[Start of Attachment]

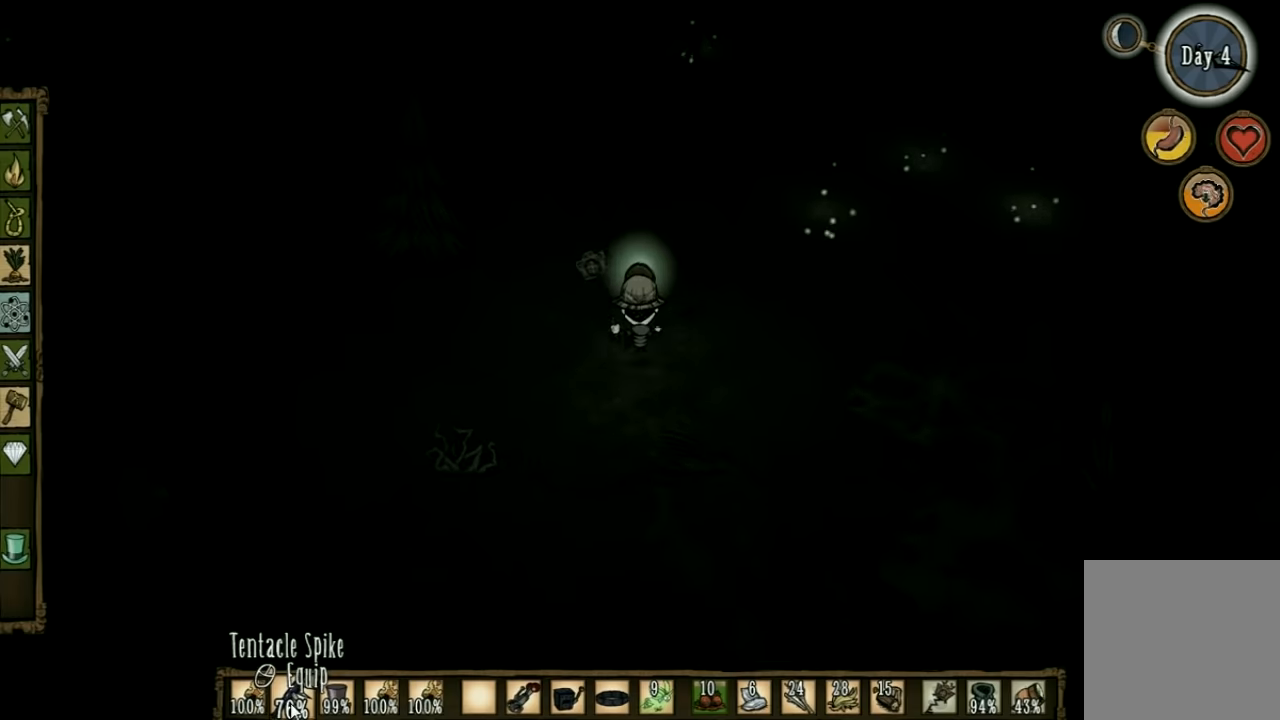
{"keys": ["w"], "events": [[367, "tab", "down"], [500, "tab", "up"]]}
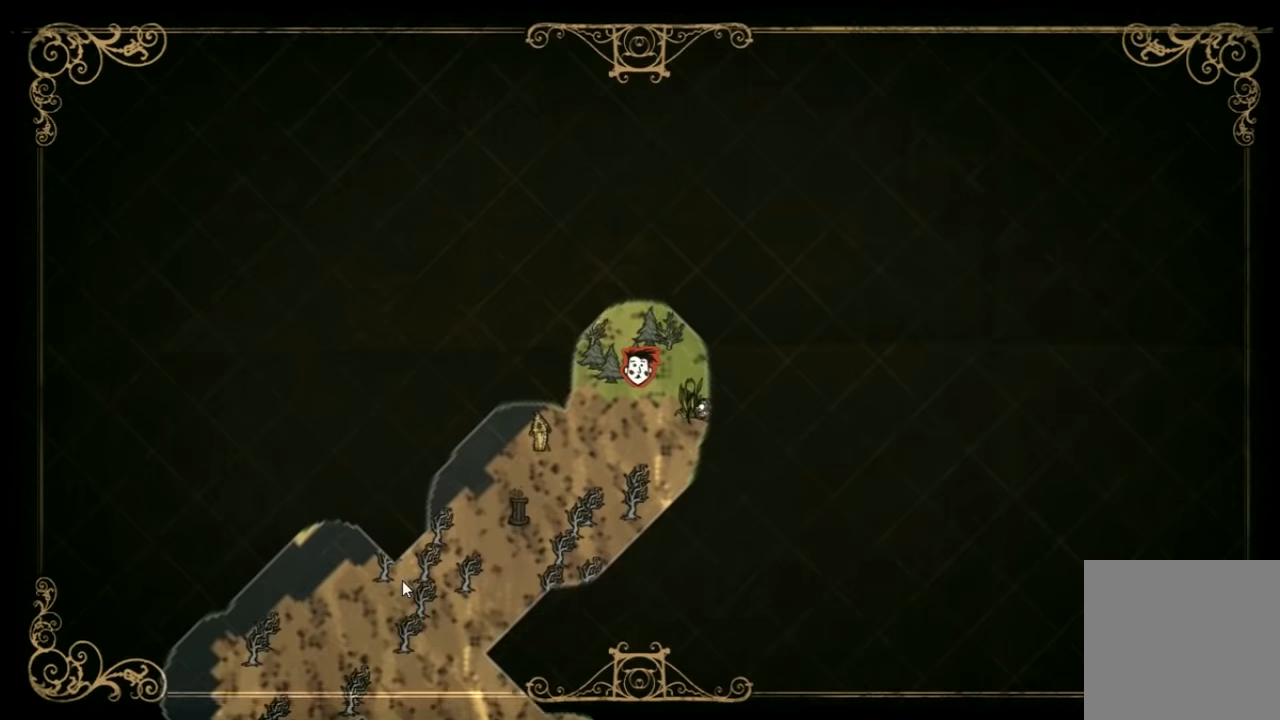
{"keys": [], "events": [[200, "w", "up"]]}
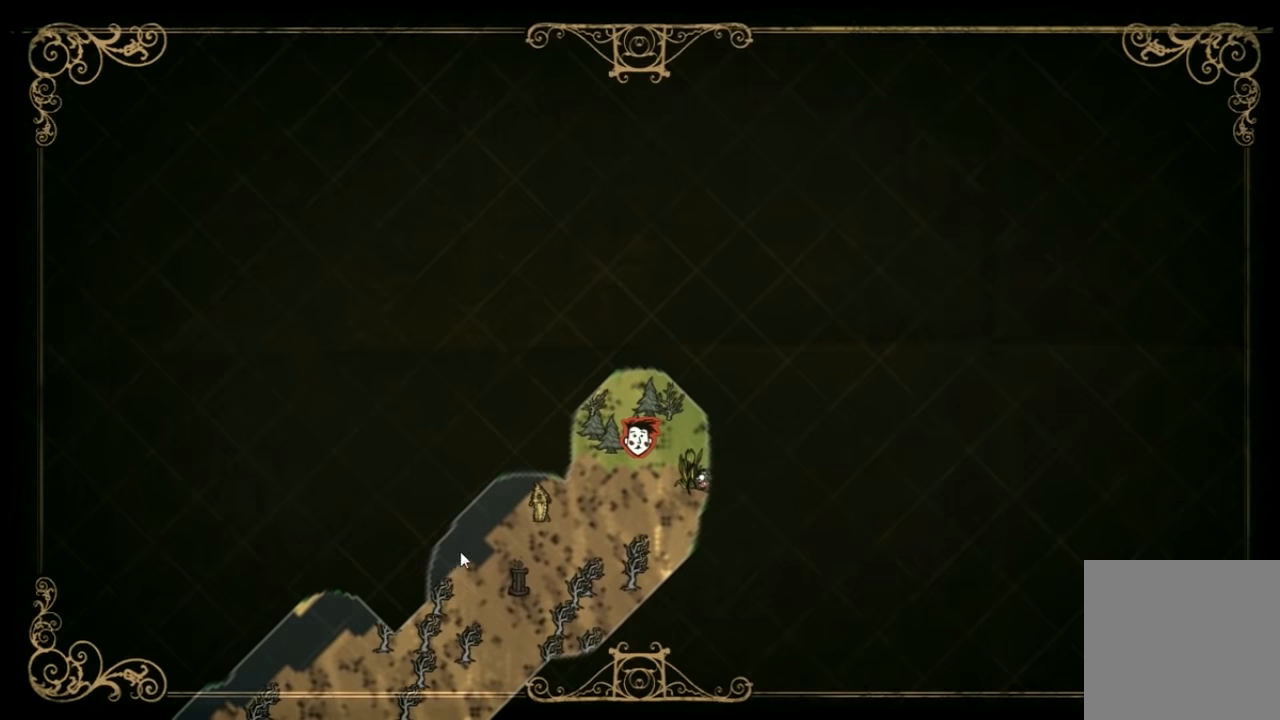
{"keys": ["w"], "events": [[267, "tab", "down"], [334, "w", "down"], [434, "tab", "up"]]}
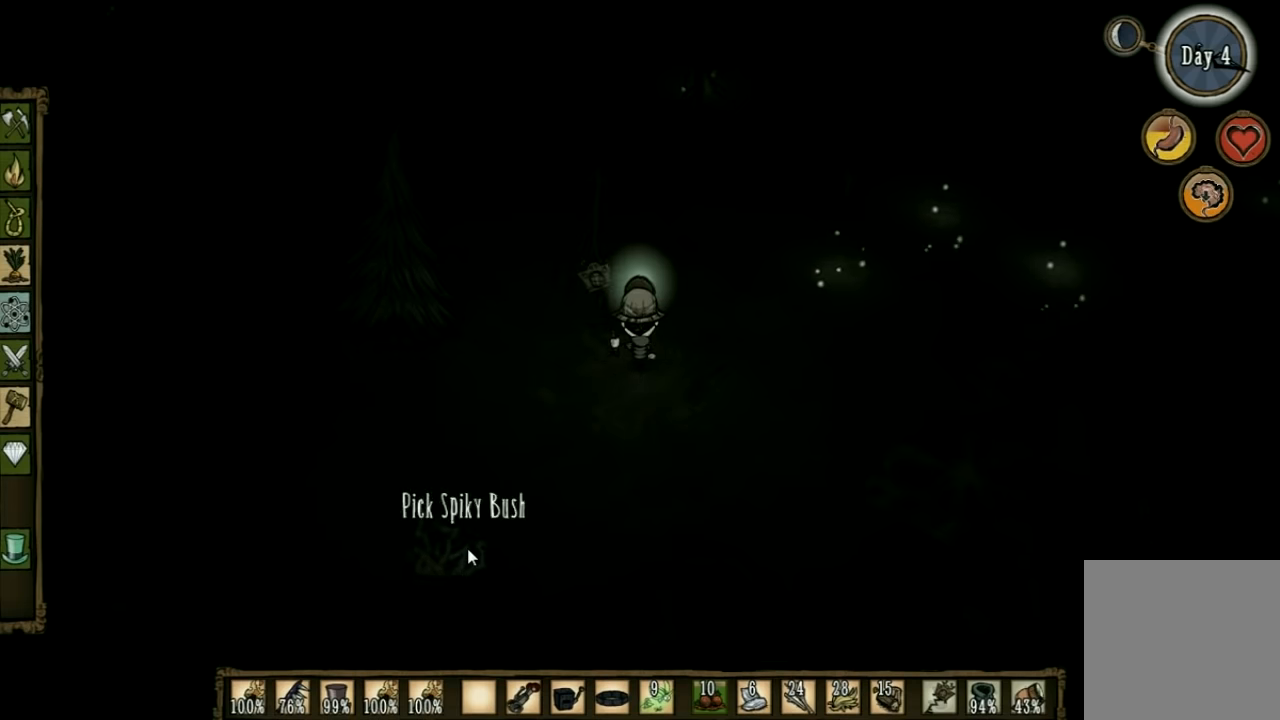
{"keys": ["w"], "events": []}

[End of Attachment]

▶ _What is needed_
Reproduce the material word for word, minus the images.

▶ _Exercise answer_
{"keys": ["w"], "events": [[367, "tab", "down"], [500, "tab", "up"]]}
{"keys": [], "events": [[200, "w", "up"]]}
{"keys": ["w"], "events": [[267, "tab", "down"], [334, "w", "down"], [434, "tab", "up"]]}
{"keys": ["w"], "events": []}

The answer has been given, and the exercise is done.